Start of Block

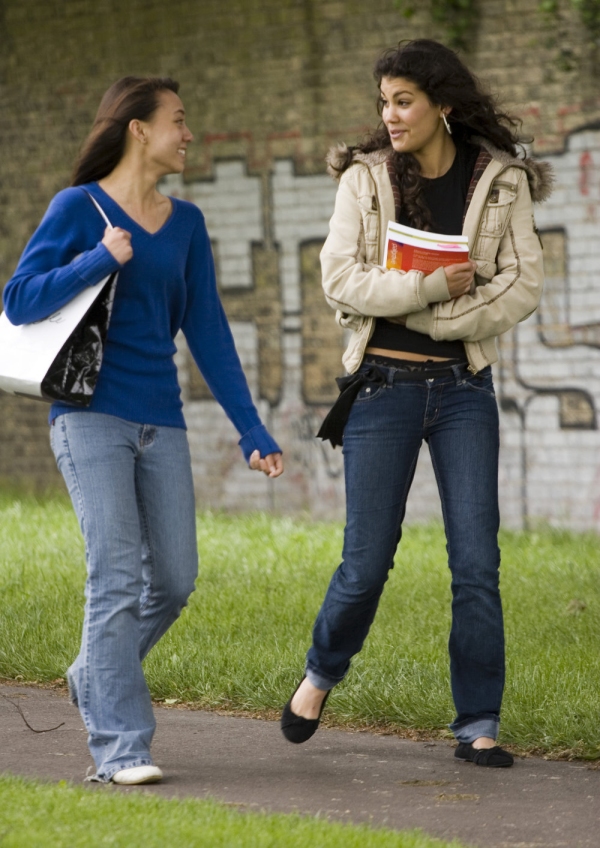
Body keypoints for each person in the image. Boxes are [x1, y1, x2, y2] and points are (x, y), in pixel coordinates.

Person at [4, 76, 283, 785]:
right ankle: (121, 747)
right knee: (117, 574)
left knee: (178, 578)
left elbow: (209, 331)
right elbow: (19, 297)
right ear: (138, 128)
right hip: (90, 418)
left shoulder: (185, 223)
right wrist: (101, 256)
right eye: (179, 121)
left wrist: (251, 429)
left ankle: (92, 672)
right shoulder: (80, 207)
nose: (189, 134)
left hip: (162, 419)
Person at [280, 39, 552, 767]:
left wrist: (437, 324)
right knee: (366, 562)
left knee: (476, 562)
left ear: (443, 106)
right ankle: (320, 674)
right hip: (382, 388)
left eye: (403, 101)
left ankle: (479, 722)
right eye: (383, 103)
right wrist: (433, 290)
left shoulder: (500, 181)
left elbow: (521, 284)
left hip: (465, 391)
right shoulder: (363, 180)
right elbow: (342, 279)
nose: (390, 115)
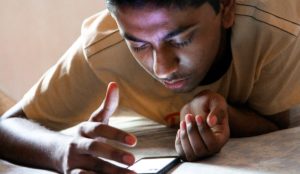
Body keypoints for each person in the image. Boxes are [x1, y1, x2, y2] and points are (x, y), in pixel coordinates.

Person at [1, 0, 300, 173]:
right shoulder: (104, 49)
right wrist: (63, 150)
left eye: (180, 40)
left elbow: (281, 127)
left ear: (226, 9)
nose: (162, 68)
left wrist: (227, 115)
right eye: (138, 45)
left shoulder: (278, 30)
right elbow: (8, 126)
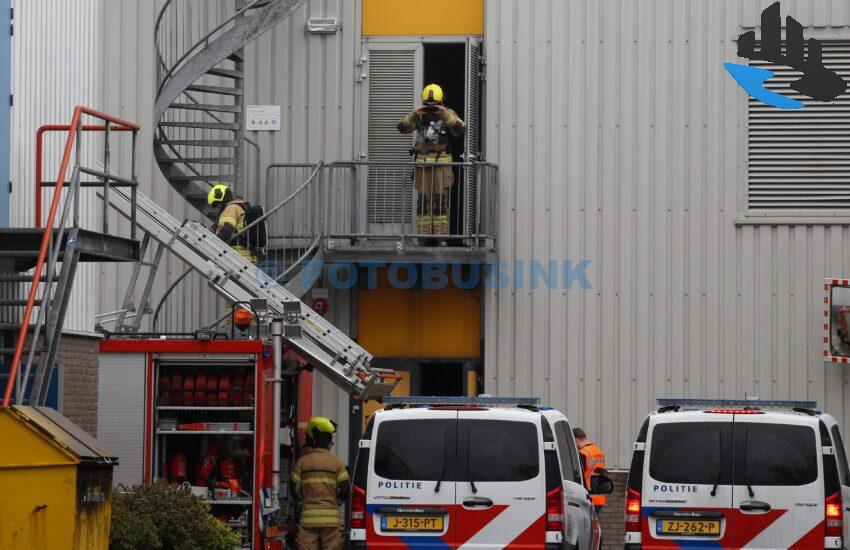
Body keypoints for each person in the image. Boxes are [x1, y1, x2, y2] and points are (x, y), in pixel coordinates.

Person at [397, 83, 466, 244]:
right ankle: (423, 237)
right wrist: (414, 115)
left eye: (434, 106)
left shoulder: (448, 114)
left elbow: (461, 131)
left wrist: (445, 115)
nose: (430, 109)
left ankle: (442, 237)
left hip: (441, 167)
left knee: (440, 202)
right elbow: (401, 128)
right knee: (422, 203)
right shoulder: (420, 116)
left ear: (440, 102)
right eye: (428, 105)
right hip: (422, 167)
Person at [292, 417, 350, 550]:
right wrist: (335, 503)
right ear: (329, 445)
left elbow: (294, 488)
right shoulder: (338, 463)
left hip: (308, 518)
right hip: (331, 519)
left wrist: (303, 503)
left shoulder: (302, 462)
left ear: (314, 442)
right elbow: (345, 489)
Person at [207, 184, 257, 264]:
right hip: (248, 255)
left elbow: (225, 231)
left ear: (222, 198)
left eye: (217, 203)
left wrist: (213, 245)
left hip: (239, 257)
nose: (218, 207)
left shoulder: (230, 208)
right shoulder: (241, 206)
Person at [573, 427, 606, 516]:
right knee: (594, 523)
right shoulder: (598, 450)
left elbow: (578, 474)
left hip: (588, 497)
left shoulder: (583, 453)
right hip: (600, 497)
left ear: (576, 439)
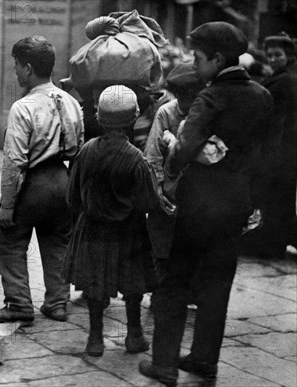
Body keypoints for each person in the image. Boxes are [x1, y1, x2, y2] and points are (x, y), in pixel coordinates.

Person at [139, 22, 273, 385]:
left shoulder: (210, 97)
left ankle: (164, 363)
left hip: (199, 207)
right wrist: (253, 201)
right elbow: (266, 158)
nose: (194, 65)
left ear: (216, 59)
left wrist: (173, 155)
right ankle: (204, 360)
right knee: (217, 285)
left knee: (175, 284)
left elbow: (182, 151)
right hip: (236, 206)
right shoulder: (262, 95)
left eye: (198, 58)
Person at [0, 36, 84, 324]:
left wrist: (7, 206)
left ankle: (18, 304)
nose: (15, 71)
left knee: (8, 238)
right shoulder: (71, 102)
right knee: (58, 242)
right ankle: (57, 303)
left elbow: (14, 162)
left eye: (16, 65)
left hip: (33, 182)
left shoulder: (24, 107)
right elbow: (79, 148)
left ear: (28, 68)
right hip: (63, 180)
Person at [64, 85, 161, 357]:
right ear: (135, 117)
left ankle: (95, 339)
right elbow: (149, 203)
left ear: (98, 115)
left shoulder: (85, 151)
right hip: (129, 231)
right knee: (133, 284)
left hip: (93, 229)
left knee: (95, 286)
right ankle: (134, 335)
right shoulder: (137, 160)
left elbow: (72, 197)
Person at [144, 62, 205, 273]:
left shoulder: (206, 112)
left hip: (197, 192)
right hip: (169, 191)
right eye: (181, 96)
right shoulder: (166, 112)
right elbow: (152, 156)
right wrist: (158, 190)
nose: (186, 102)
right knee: (160, 245)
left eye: (191, 96)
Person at [242, 33, 297, 260]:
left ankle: (274, 245)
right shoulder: (285, 76)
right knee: (279, 201)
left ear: (290, 56)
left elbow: (278, 120)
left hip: (280, 150)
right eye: (270, 55)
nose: (273, 59)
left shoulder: (285, 80)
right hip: (285, 150)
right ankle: (277, 240)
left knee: (275, 200)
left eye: (278, 55)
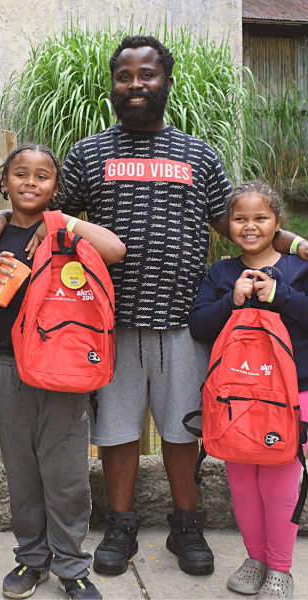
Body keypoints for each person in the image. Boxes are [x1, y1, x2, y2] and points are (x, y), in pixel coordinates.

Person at [0, 35, 308, 577]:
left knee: (181, 429)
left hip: (184, 321)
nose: (135, 84)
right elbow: (47, 213)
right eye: (124, 76)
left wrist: (294, 243)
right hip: (107, 323)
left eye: (146, 75)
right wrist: (0, 220)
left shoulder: (198, 155)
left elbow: (239, 220)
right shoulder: (89, 153)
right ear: (113, 85)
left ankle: (186, 524)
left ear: (165, 82)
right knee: (118, 430)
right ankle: (121, 525)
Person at [0, 144, 126, 600]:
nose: (30, 183)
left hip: (64, 369)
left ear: (56, 185)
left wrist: (61, 222)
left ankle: (72, 567)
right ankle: (32, 560)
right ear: (3, 181)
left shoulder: (68, 230)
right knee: (21, 471)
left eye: (42, 176)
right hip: (9, 365)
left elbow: (116, 249)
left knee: (67, 472)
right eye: (20, 174)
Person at [189, 181, 308, 599]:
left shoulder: (300, 269)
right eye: (240, 219)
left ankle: (281, 568)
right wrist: (231, 302)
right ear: (229, 224)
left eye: (261, 218)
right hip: (235, 397)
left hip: (292, 395)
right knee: (241, 482)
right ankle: (255, 558)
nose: (250, 226)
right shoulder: (220, 273)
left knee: (280, 483)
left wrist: (282, 295)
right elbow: (199, 326)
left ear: (278, 222)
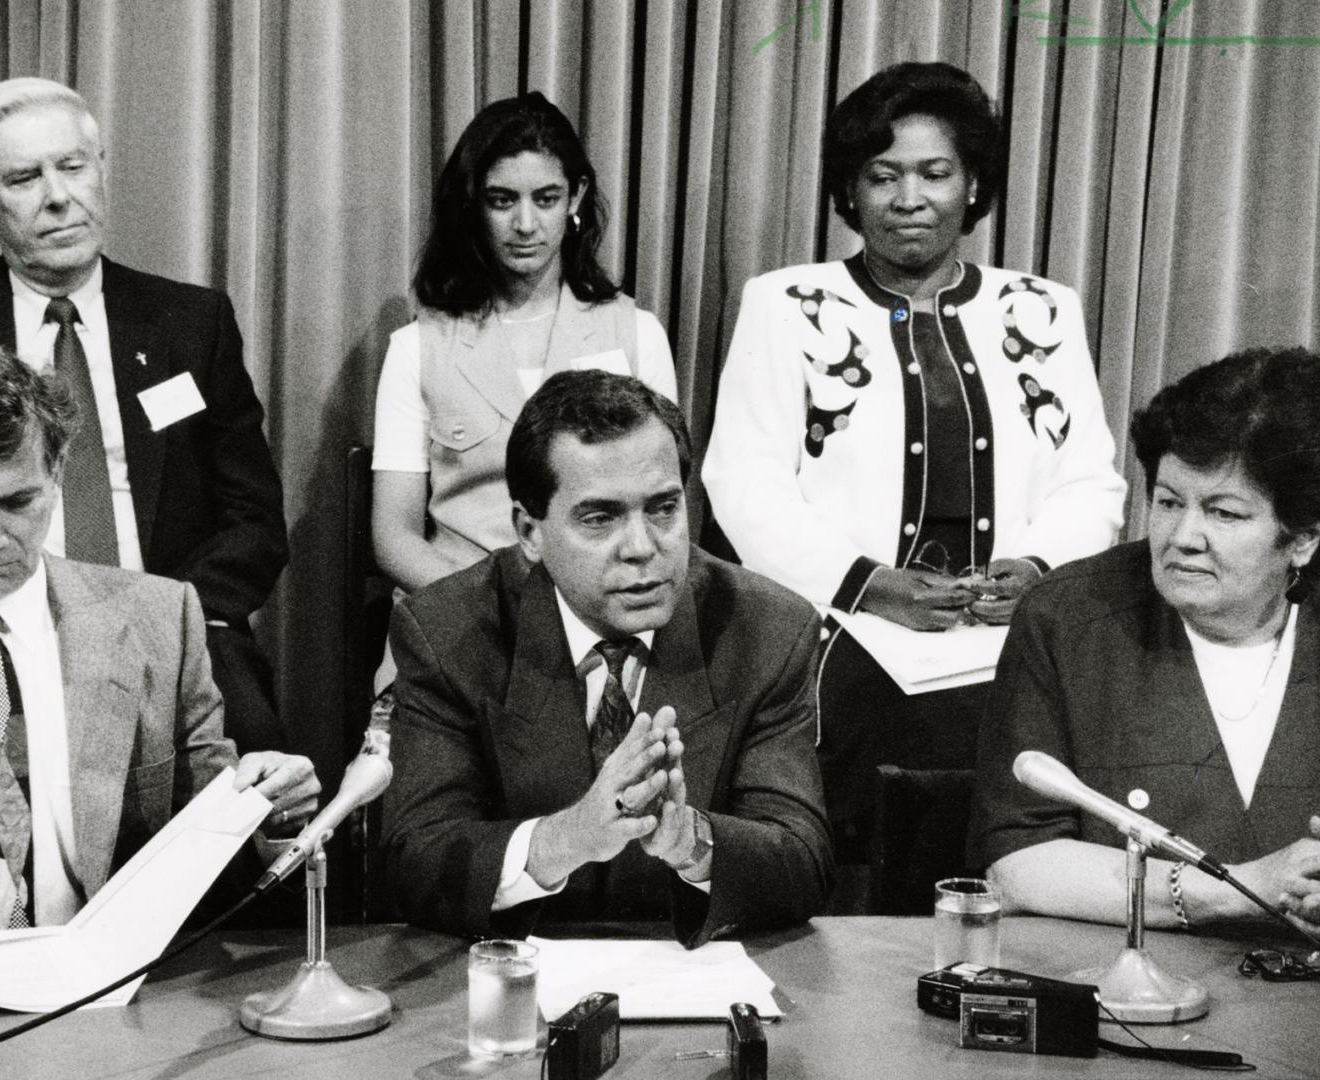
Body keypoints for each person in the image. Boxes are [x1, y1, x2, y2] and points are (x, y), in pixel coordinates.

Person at [701, 62, 1125, 871]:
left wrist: (1035, 570)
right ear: (849, 191)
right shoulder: (785, 303)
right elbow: (742, 482)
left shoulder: (1042, 307)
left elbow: (1090, 477)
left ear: (972, 186)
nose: (908, 198)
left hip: (1009, 624)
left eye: (934, 173)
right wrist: (870, 586)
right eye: (881, 175)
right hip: (841, 619)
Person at [0, 335, 319, 986]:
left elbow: (218, 859)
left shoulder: (160, 620)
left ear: (59, 470)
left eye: (18, 502)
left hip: (94, 1012)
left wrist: (266, 813)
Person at [0, 77, 289, 753]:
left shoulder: (191, 323)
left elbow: (253, 519)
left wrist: (167, 618)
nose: (58, 197)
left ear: (100, 169)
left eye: (73, 167)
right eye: (24, 177)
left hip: (174, 626)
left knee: (263, 781)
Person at [969, 347, 1320, 938]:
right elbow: (1018, 863)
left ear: (1304, 537)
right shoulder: (1067, 617)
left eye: (1225, 514)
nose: (1183, 537)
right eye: (1168, 501)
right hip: (1129, 995)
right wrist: (1237, 889)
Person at [383, 370, 832, 943]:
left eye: (664, 508)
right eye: (600, 518)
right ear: (530, 531)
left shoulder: (768, 632)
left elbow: (804, 861)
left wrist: (691, 842)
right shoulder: (448, 633)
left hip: (693, 976)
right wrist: (565, 838)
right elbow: (414, 862)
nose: (642, 548)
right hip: (513, 979)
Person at [371, 91, 677, 601]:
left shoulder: (637, 334)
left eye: (546, 198)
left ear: (575, 197)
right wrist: (493, 612)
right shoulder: (416, 349)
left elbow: (666, 510)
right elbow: (394, 536)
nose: (526, 225)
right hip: (460, 617)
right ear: (475, 205)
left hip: (600, 615)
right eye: (502, 200)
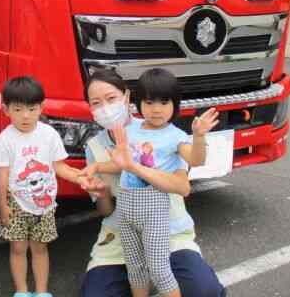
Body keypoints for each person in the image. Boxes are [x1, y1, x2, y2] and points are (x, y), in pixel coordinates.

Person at [79, 69, 227, 297]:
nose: (105, 108)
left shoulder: (165, 132)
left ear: (127, 97)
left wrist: (198, 136)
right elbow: (106, 211)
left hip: (168, 229)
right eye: (96, 103)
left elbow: (183, 185)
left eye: (111, 99)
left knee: (204, 291)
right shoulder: (95, 147)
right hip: (121, 231)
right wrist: (101, 192)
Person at [0, 76, 93, 297]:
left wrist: (80, 178)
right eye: (18, 109)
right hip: (16, 203)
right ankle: (21, 291)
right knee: (18, 249)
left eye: (32, 108)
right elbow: (2, 176)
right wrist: (2, 205)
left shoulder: (48, 134)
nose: (25, 115)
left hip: (45, 204)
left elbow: (60, 167)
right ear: (6, 109)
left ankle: (41, 292)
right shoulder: (4, 139)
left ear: (42, 107)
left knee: (40, 249)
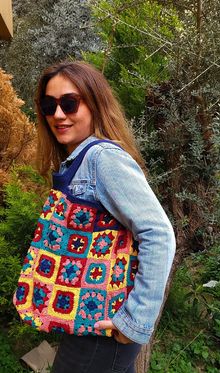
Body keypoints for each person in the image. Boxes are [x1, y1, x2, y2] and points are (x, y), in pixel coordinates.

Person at [34, 60, 176, 373]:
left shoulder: (102, 158)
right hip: (89, 318)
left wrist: (135, 321)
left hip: (103, 324)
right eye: (49, 105)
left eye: (69, 103)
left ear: (95, 103)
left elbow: (159, 233)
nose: (58, 114)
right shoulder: (80, 159)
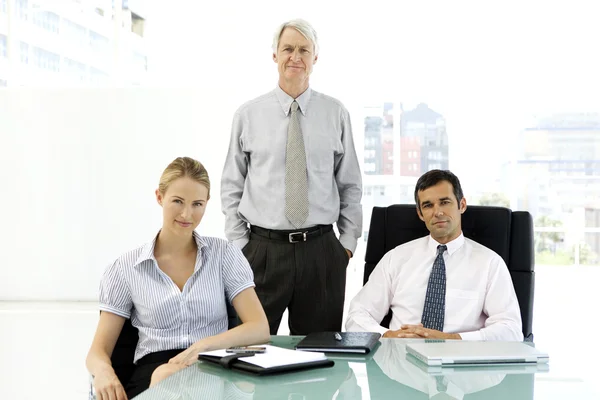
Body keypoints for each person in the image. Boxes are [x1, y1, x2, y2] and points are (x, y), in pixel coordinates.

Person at [221, 19, 362, 335]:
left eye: (304, 50)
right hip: (262, 251)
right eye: (288, 49)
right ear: (275, 55)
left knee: (319, 357)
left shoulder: (335, 113)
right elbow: (232, 183)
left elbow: (350, 184)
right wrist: (240, 245)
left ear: (315, 58)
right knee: (250, 352)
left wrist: (347, 245)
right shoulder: (248, 115)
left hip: (322, 252)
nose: (295, 57)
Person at [86, 157, 270, 400]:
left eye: (197, 204)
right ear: (159, 197)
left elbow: (259, 327)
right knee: (165, 374)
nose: (187, 214)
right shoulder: (125, 268)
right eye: (178, 201)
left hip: (211, 366)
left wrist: (203, 346)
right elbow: (98, 351)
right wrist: (103, 373)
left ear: (207, 204)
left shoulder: (225, 255)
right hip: (152, 373)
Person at [346, 169, 523, 341]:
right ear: (420, 214)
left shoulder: (490, 263)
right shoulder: (396, 258)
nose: (437, 212)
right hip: (400, 359)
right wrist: (389, 335)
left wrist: (453, 339)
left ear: (462, 205)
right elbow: (357, 316)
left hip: (461, 362)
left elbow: (511, 330)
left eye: (445, 202)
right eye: (428, 205)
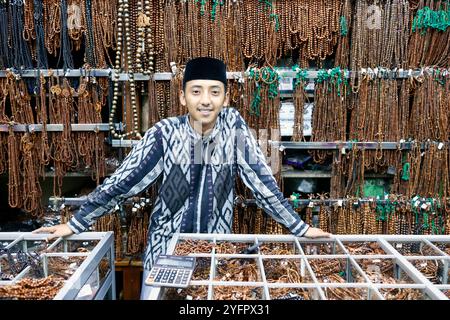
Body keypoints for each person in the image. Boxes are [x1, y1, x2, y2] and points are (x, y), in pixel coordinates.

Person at [34, 57, 331, 298]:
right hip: (166, 248)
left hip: (214, 248)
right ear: (182, 96)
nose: (205, 100)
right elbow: (123, 181)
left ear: (226, 98)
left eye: (215, 91)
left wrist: (300, 228)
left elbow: (262, 184)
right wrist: (77, 221)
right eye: (196, 91)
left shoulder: (235, 131)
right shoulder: (165, 133)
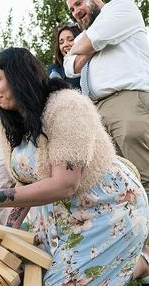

End of Block

**Task objective:** Without the pictures, write out the lines from the beginning of the entries through the line with "right hip: (90, 418)".

**Exercise result:**
Body keypoints for each person in the image. Boxes are [x1, y1, x2, y2] and points are (x, y), in pixel coordinates.

Person at [4, 76, 283, 785]:
right ankle: (121, 747)
right knee: (117, 574)
left knee: (178, 578)
left elbow: (209, 331)
right elbow: (19, 297)
right ear: (138, 128)
right hip: (90, 418)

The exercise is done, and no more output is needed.